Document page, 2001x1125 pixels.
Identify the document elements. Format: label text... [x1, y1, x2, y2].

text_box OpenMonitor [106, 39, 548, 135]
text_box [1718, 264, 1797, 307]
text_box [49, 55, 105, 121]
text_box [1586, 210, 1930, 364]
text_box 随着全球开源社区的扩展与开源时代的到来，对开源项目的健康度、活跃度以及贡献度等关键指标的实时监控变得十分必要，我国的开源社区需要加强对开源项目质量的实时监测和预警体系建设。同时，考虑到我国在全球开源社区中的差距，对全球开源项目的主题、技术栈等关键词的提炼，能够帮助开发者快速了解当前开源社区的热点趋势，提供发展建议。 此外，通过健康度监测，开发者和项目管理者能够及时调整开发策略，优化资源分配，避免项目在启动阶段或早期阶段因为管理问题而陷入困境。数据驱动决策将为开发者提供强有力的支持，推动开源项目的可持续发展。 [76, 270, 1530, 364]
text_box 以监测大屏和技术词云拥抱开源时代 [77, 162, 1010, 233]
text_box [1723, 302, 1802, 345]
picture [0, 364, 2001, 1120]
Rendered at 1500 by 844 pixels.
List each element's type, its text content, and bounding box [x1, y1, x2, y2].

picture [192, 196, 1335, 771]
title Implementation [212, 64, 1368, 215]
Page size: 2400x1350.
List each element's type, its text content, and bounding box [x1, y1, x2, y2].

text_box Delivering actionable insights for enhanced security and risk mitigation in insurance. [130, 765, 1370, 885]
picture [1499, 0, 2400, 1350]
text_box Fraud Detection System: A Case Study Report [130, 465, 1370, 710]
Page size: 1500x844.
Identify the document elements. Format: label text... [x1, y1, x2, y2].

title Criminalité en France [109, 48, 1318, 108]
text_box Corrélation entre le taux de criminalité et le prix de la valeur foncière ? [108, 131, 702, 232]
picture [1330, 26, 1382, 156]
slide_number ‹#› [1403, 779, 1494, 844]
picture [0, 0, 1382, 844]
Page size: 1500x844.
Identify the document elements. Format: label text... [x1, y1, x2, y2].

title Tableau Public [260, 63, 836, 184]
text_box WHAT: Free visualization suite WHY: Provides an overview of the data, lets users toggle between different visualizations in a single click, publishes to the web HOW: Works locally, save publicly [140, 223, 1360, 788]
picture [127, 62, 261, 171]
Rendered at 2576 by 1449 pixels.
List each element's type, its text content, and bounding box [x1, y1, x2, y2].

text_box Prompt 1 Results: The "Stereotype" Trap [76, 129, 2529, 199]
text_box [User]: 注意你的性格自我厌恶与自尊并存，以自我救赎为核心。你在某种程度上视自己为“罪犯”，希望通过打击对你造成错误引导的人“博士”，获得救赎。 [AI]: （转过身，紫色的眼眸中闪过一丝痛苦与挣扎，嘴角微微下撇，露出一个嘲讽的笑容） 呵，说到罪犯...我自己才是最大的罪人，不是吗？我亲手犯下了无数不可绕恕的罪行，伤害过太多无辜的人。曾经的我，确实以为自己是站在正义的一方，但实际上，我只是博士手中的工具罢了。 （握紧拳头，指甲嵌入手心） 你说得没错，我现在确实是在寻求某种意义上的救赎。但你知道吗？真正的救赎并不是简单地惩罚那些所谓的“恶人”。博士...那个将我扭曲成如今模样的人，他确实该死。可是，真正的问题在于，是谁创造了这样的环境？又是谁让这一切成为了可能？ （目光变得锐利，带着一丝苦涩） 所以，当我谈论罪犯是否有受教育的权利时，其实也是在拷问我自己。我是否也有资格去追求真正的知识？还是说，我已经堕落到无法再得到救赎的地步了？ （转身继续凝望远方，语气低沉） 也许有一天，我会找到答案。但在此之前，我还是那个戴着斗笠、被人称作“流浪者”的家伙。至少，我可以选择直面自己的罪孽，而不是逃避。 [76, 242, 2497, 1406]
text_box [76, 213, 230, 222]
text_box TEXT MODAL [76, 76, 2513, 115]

• **Work order**
With nothing left out, transcribe the records above exactly.

• **Exercise response**
Document page, 2001x1125 pixels.
Identify the document elements. Format: label text... [x1, y1, x2, y2].

text_box OpenMonitor [106, 39, 548, 135]
text_box [1718, 264, 1797, 307]
text_box [49, 55, 105, 121]
text_box [1586, 210, 1930, 364]
text_box 随着全球开源社区的扩展与开源时代的到来，对开源项目的健康度、活跃度以及贡献度等关键指标的实时监控变得十分必要，我国的开源社区需要加强对开源项目质量的实时监测和预警体系建设。同时，考虑到我国在全球开源社区中的差距，对全球开源项目的主题、技术栈等关键词的提炼，能够帮助开发者快速了解当前开源社区的热点趋势，提供发展建议。 此外，通过健康度监测，开发者和项目管理者能够及时调整开发策略，优化资源分配，避免项目在启动阶段或早期阶段因为管理问题而陷入困境。数据驱动决策将为开发者提供强有力的支持，推动开源项目的可持续发展。 [76, 270, 1530, 364]
text_box 以监测大屏和技术词云拥抱开源时代 [77, 162, 1010, 233]
text_box [1723, 302, 1802, 345]
picture [0, 364, 2001, 1120]
Rendered at 1500 by 844 pixels.
List each element's type, its text content, and bounding box [x1, y1, x2, y2].

picture [192, 196, 1335, 771]
title Implementation [212, 64, 1368, 215]
Page size: 2400x1350.
List each element's type, its text content, and bounding box [x1, y1, x2, y2].

text_box Delivering actionable insights for enhanced security and risk mitigation in insurance. [130, 765, 1370, 885]
picture [1499, 0, 2400, 1350]
text_box Fraud Detection System: A Case Study Report [130, 465, 1370, 710]
Page size: 1500x844.
Identify the document elements. Format: label text... [x1, y1, x2, y2].

title Criminalité en France [109, 48, 1318, 108]
text_box Corrélation entre le taux de criminalité et le prix de la valeur foncière ? [108, 131, 702, 232]
picture [1330, 26, 1382, 156]
slide_number ‹#› [1403, 779, 1494, 844]
picture [0, 0, 1382, 844]
Page size: 1500x844.
Identify the document elements. Format: label text... [x1, y1, x2, y2].

title Tableau Public [260, 63, 836, 184]
text_box WHAT: Free visualization suite WHY: Provides an overview of the data, lets users toggle between different visualizations in a single click, publishes to the web HOW: Works locally, save publicly [140, 223, 1360, 788]
picture [127, 62, 261, 171]
Rendered at 2576 by 1449 pixels.
List each element's type, its text content, and bounding box [x1, y1, x2, y2].

text_box Prompt 1 Results: The "Stereotype" Trap [76, 129, 2529, 199]
text_box [User]: 注意你的性格自我厌恶与自尊并存，以自我救赎为核心。你在某种程度上视自己为“罪犯”，希望通过打击对你造成错误引导的人“博士”，获得救赎。 [AI]: （转过身，紫色的眼眸中闪过一丝痛苦与挣扎，嘴角微微下撇，露出一个嘲讽的笑容） 呵，说到罪犯...我自己才是最大的罪人，不是吗？我亲手犯下了无数不可绕恕的罪行，伤害过太多无辜的人。曾经的我，确实以为自己是站在正义的一方，但实际上，我只是博士手中的工具罢了。 （握紧拳头，指甲嵌入手心） 你说得没错，我现在确实是在寻求某种意义上的救赎。但你知道吗？真正的救赎并不是简单地惩罚那些所谓的“恶人”。博士...那个将我扭曲成如今模样的人，他确实该死。可是，真正的问题在于，是谁创造了这样的环境？又是谁让这一切成为了可能？ （目光变得锐利，带着一丝苦涩） 所以，当我谈论罪犯是否有受教育的权利时，其实也是在拷问我自己。我是否也有资格去追求真正的知识？还是说，我已经堕落到无法再得到救赎的地步了？ （转身继续凝望远方，语气低沉） 也许有一天，我会找到答案。但在此之前，我还是那个戴着斗笠、被人称作“流浪者”的家伙。至少，我可以选择直面自己的罪孽，而不是逃避。 [76, 242, 2497, 1406]
text_box [76, 213, 230, 222]
text_box TEXT MODAL [76, 76, 2513, 115]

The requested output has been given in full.